= SOURCE EXCERPT =
###

Are frontier markets in your view still a distinctive investment category?

While considered one investment category, frontier markets in Latin America, Africa, Central and Eastern Europe, and Asia are geographically and economically diverse. A subset of emerging markets, the list is long and includes nations which appear to have little in common: Nigeria, Kenya, Saudi Arabia, Kazakhstan, Vietnam, Qatar, Ukraine, Romania and Argentina, to name a few. In terms of their economic situation, they range from wealthy Gulf oil producers with some of the highest per capita incomes in the world to some of the world’s most impoverished nations. What most of these countries do have in common, however, is a desire to introduce market mechanisms to boost economic growth and development.

The International Monetary Fund, in its World Economic Outlook in April 2015, projected that during the next five years, 19 of the 20 fastest-growing economies will be in frontier markets with the last one rounding up the 20 being India. With economic growth comes capital market growth, these markets are quickly moving from small and illiquid to large and liquid.

Would you consider them a mainstream investment option or are they only for the adventurous?

Frontier markets are not only growing faster, but also have a number of characteristics that make them safer than imagined. For example, they generally have lower debt and higher foreign exchange reserves in relation to their gross domestic product.

Many of the frontier market countries have enormous reserves of natural resources. Companies that are strong producers of commodities such as oil, iron ore, aluminium, copper, nickel, and platinum look especially interesting. Infrastructure development in emerging markets has led to continued demand for hard commodities, but demand for soft commodities such as sugar, cocoa, and select grains has also increased. Many of the frontier countries are already leading producers of oil, gas, precious metals, and other raw materials and are well positioned to benefit from the growing global demand for these resources.

###

(Stored data)
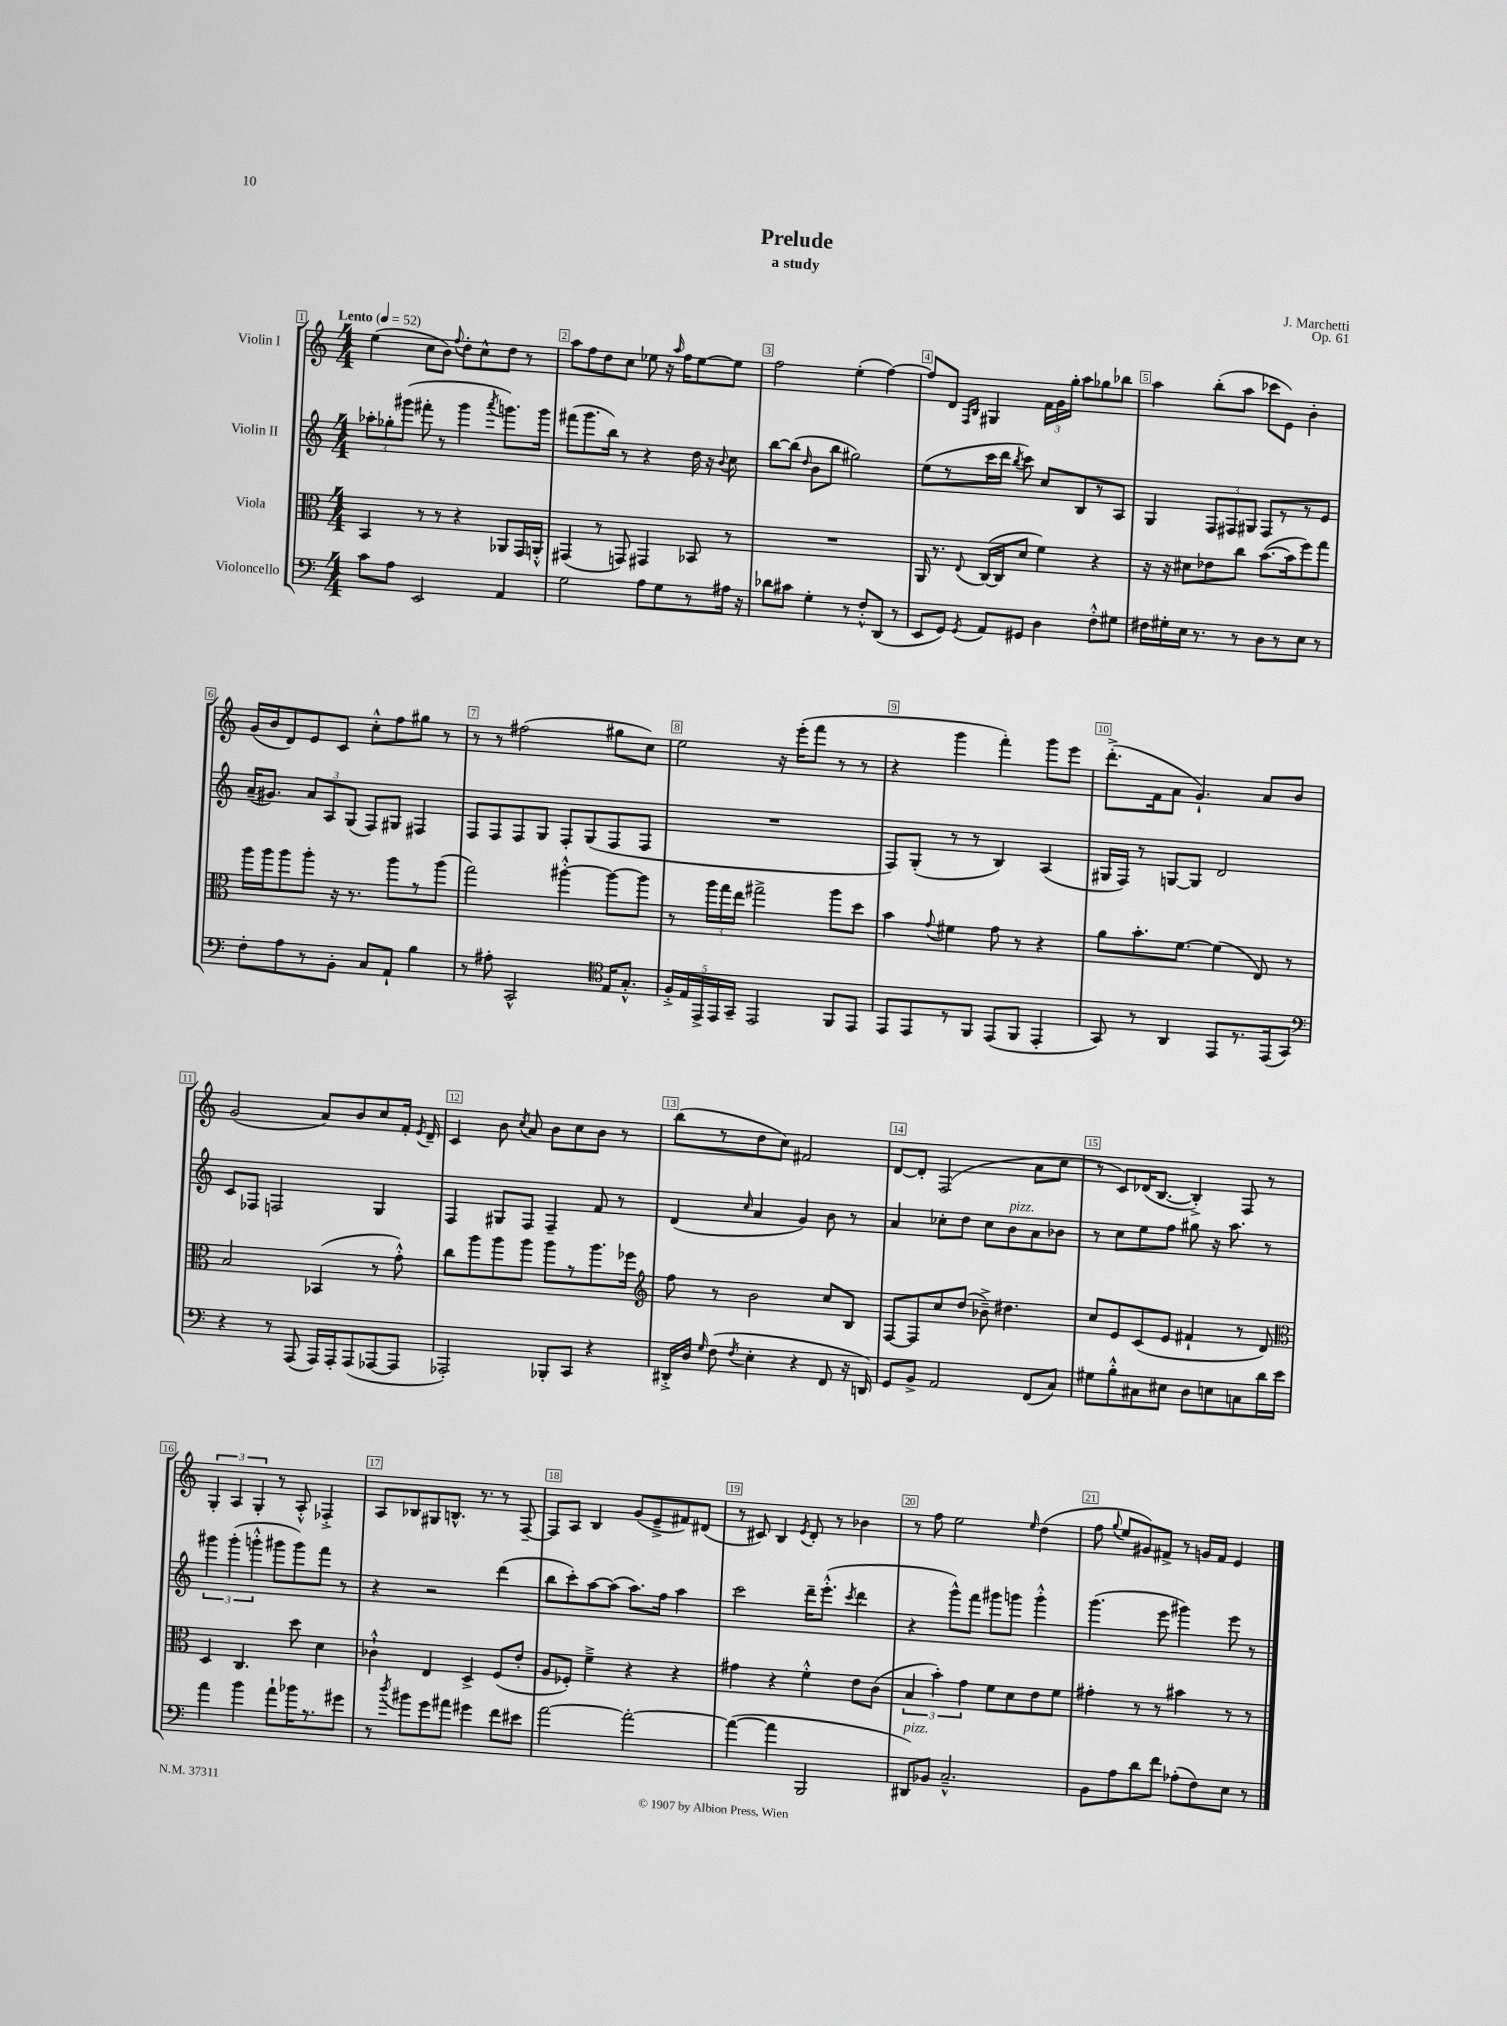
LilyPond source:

\header { title = "Prelude" composer = "J. Marchetti" subtitle = "a study" opus = "Op. 61" }
<<
\new StaffGroup <<
\new Staff = "s0" \with { instrumentName = "Violin I" } {
    \clef treble \key c \major \numericTimeSignature \time 4/4 \tempo "Lento" 4 = 52
    \autoBeamOff e''4( c''8[ b'8]) \appoggiatura { f''8 } d''8[-. c''8-^ d''8] r8 |
    a''8[ f''8 d''8 c''8] ees''8 r16 \grace { a''16 } f''16[ ees''8~ ees''8] |
    f''2 e''4-.( f''4~) |
    f''8[ d'8] \grace { f16[ b16] } gis4 \tuplet 3/2 { f'16[ g'16 g''16]-. } a''8[ ges''8 bes''8] |
    a''4 b''8[-.( a''8] ces'''8[ e'8]) b'4-. |
    g'16[( b'16 d'8) e'8 c'8] c''8[-.-^ f''8 gis''8] r8 |
    r8 r8 fis''2( gis''8[ c''8]) |
    e''2 r16 e'''16[-.( f'''8] r8 r8 |
    r4 g'''4 f'''4-.) g'''8[ e'''8] |
    d'''8.[-.->( f'16 a'8] g'4.-!) a'8[ b'8] |
    g'2( a'8[) b'8 c''8 f'16]-. \acciaccatura { e'8 } d'16-- |
    c'4 b'8 \acciaccatura { c''8 } a'8 b'8[ c''8 b'8] r8 |
    b''8[( r8 d''8 c''8]) fis'2 |
    d'8[~ d'8]-. f2( a'8[ c''8] |
    r8 c'8[) des'16( b8.]~ b4-.->) f8 r8 |
    \tuplet 3/2 { g4-. a4 g4-. } r8 a8-.-^ fes4-.-> |
    a8[ bes8 gis8 b8.]-^ r8. r8 f8~-- |
    f8[ a8] b4 g'8[( e'8---> fis'8) dis'8]( |
    r8 cis'8) b4 \acciaccatura { e'8 } d'8-. r8 bes'4 |
    r8 f''8 e''2 \grace { e''16 } d''4( |
    f''8 \appoggiatura { g''8 } e''8[ gis'8) fis'8]-> r8 g'16[ fis'16] e'4 \bar "|." |
}
\new Staff = "s1" \with { instrumentName = "Violin II" } {
    \clef treble \key c \major \numericTimeSignature \time 4/4
    \autoBeamOff \tuplet 3/2 { aes''8[-. ges''8-. gis'''8]( } fis'''8-. r8 gis'''4 \acciaccatura { a'''8 } g'''8.[) g'''16] |
    fis'''8[( g'''8. b''16]) r8 r4 d''16 r16 \appoggiatura { b'8 } c''8 |
    b''8[~ b''8]( \grace { d''16 } b'8[ b''8] gis''2) |
    e''8[( r8 c'''16 d'''16] \acciaccatura { b''8 } c'''8) c''8[ b8 r8 a8] |
    g4 \tuplet 3/2 { f8[ fis8 gis8] } fis8[ r8 r8 e'8] |
    a'16[--( gis'8.]) \tuplet 3/2 { a'8[ a8 g8]( } f8[) gis8] fis4 |
    f8[ f8 f8 g8] f8[-. g8( f8 f8] |
    R1 |
    f8[) g8]-.( r8 r8 b4) a4( |
    gis16[ f16]) r8 g8[~ g8] d'2 |
    c'8[ fes8] f2 g4 |
    f4 gis8[ f8] f4-- f'8 r8 |
    d'4( \grace { c''16 } a'4 g'4) b'8 r8 |
    a'4 ces''8[-. d''8] ces''8[ b'8^\markup { \italic "pizz." } a'8 bes'8] |
    r8 c''8[ e''8 f''8] gis''8 r16 a''8. r8 |
    \tuplet 3/2 { gis'''4 gis'''4-.( g'''4-.-^ } gis'''8[ gis'''8) f'''8] r8 |
    r4 r2 d'''4( |
    b''8[ c'''8-.) a''8~ a''8]( a''8.[) f''16] a''4 |
    c'''2 d'''16[-- e'''8.]-.-^( \acciaccatura { c'''8 } d'''4 |
    r4 g'''8[-^) f'''8] gis'''8[ g'''8] g'''4-.-^ |
    g'''4.( e'''8 gis'''4) e'''8 r8 \bar "|." |
}
\new Staff = "s2" \with { instrumentName = "Viola" } {
    \clef alto \key c \major \numericTimeSignature \time 4/4
    \autoBeamOff b,4 r8 r8 r4 aes,8[ g,16 a,16]-.-^ |
    gis,4( r8 g,8) gis,4 bes,8 r8 |
    R1 |
    a,16 r8. \appoggiatura { e8 } c16[~( c16 d'8] f'4) r4 |
    r16 r16 dis'8[ ees'8 c''8] b'8.[~( b'16 f''8) g''8] |
    a''16[ a''16 a''8 a''8]-. r16 r8. a''8[ r8 a''8]( |
    g''2) ais''4~-.-^ ais''8[~ ais''8] |
    r8 \tuplet 3/2 { a''16[ g''16 e''16] } gis''2-> a''8[ d''8] |
    b'4 \appoggiatura { g'8 } fis'4 g'8 r8 r4 |
    a'8[ b'8.-. f'8.]~ f'4( e8) r8 |
    b2 bes,4( r8 g'8-.-^) |
    c''8[ a''8 a''8 a''8] a''8[ r8 a''8. fes''16] |
    \clef treble f''8 r8 b'2 c''8[ b8] |
    f8[~ f8 c''8 d''8]( bes'8--->) dis''4. |
    c''8[ e'8 c'8( e'8] fis'4-! r8 d'8) |
    \clef alto d4 c4. d''8 d'4 |
    ces'4-!-^ e4 d4-> f8[( e'8]-. |
    a8[ fes8]-.) f'4---> r4 r4 |
    gis'4 r4 f'4-.-^ e'8[ c'8]( |
    \tuplet 3/2 { b4 b'4-.) g'4 } f'8[ d'8 e'8 f'8] |
    gis'4-. r8 r8 bis'4 r8 r8 \bar "|." |
}
\new Staff = "s3" \with { instrumentName = "Violoncello" } {
    \clef bass \key c \major \numericTimeSignature \time 4/4
    \autoBeamOff c'8[ a8] e,2 a,4 |
    g2 a8[ g8 r8 ais16] r16 |
    des'8[ cis'8] g4-. r8 f8[-.-^ d,8]( r8 |
    e,8[ g,8]) \acciaccatura { g,8 } a,8[ gis,8] d4 f8[-.-^ gis8] |
    fis16[ gis16-. e16] r8. r8 d8[ r8 e8] r8 |
    f8[-. a8 r8 b,8]-. c8[ a,8]-! b4 |
    r8 ais8-. c,2-^ \clef tenor e16[ g8.]-.-^ |
    \tuplet 5/4 { f16[-.-> e16 e,16-> e,16 g,16]-- } e,2 f,8[ e,8] |
    e,8[ e,8 r8 f,8] e,8[( f,8] e,4-. |
    g,8) r8 a,4 e,8[ r8. e,16( g,8]) |
    \clef bass r4 r8 a,,8( a,,16[) a,,16-. a,,8( aes,,8~ aes,,8] |
    aes,,2-.) bes,,8[-. c,8] r4 |
    dis,16[-.-> d16] \grace { g16 } f8( \acciaccatura { f8 } e4-. r4 f,8 r16 d,16) |
    g,8[ b,8]-> a,2 f,8[( c8]) |
    gis8[ b8-.-^ cis8 eis8] d8[ e8 c8 d'16 e'16] |
    a'4 b'4 a'8[-! bes'16 r8. gis'8] |
    r8 \acciaccatura { d''8 } bis'8[ g'8 ais'8] gis'4 f'8[ eis'8] |
    a'2~ a'2~-. |
    a'4~( a'4 b,,2 |
    dis,8[^\markup { \italic "pizz." }) bes,8] c2.---^ |
    b,8[ a8 d'8 f'8] aes8[-.( f8) e8] r8 \bar "|." |
}
>>
>>
\layout { \context { \Score \override BarNumber.break-visibility = ##(#f #t #t) barNumberVisibility = #all-bar-numbers-visible \override BarNumber.stencil = #(make-stencil-boxer 0.1 0.3 ly:text-interface::print) } }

###

= THINGS TO DO =
(1) Answer these questions from the frontier markets text:
(a) According to the IMF's April 2015 World Economic Outlook, how many of the 20 fastest-growing economies over the next five years will be frontier markets?
(b) Relative to gross domestic product, what two traits do frontier markets generally have that make them safer?
(c) Which soft commodities are named as seeing increased demand?
(2) Duplicate everything in the frontier markets text from "Frontier markets are" down to "for these resources.".
The entries have no connection to the frontier markets text.

= FULL SOLUTIONS =
(1)
(a) 19 of the 20.
(b) Lower debt and higher foreign exchange reserves.
(c) Sugar, cocoa, and select grains.

(2)
Frontier markets are not only growing faster, but also have a number of characteristics that make them safer than imagined. For example, they generally have lower debt and higher foreign exchange reserves in relation to their gross domestic product.

Many of the frontier market countries have enormous reserves of natural resources. Companies that are strong producers of commodities such as oil, iron ore, aluminium, copper, nickel, and platinum look especially interesting. Infrastructure development in emerging markets has led to continued demand for hard commodities, but demand for soft commodities such as sugar, cocoa, and select grains has also increased. Many of the frontier countries are already leading producers of oil, gas, precious metals, and other raw materials and are well positioned to benefit from the growing global demand for these resources.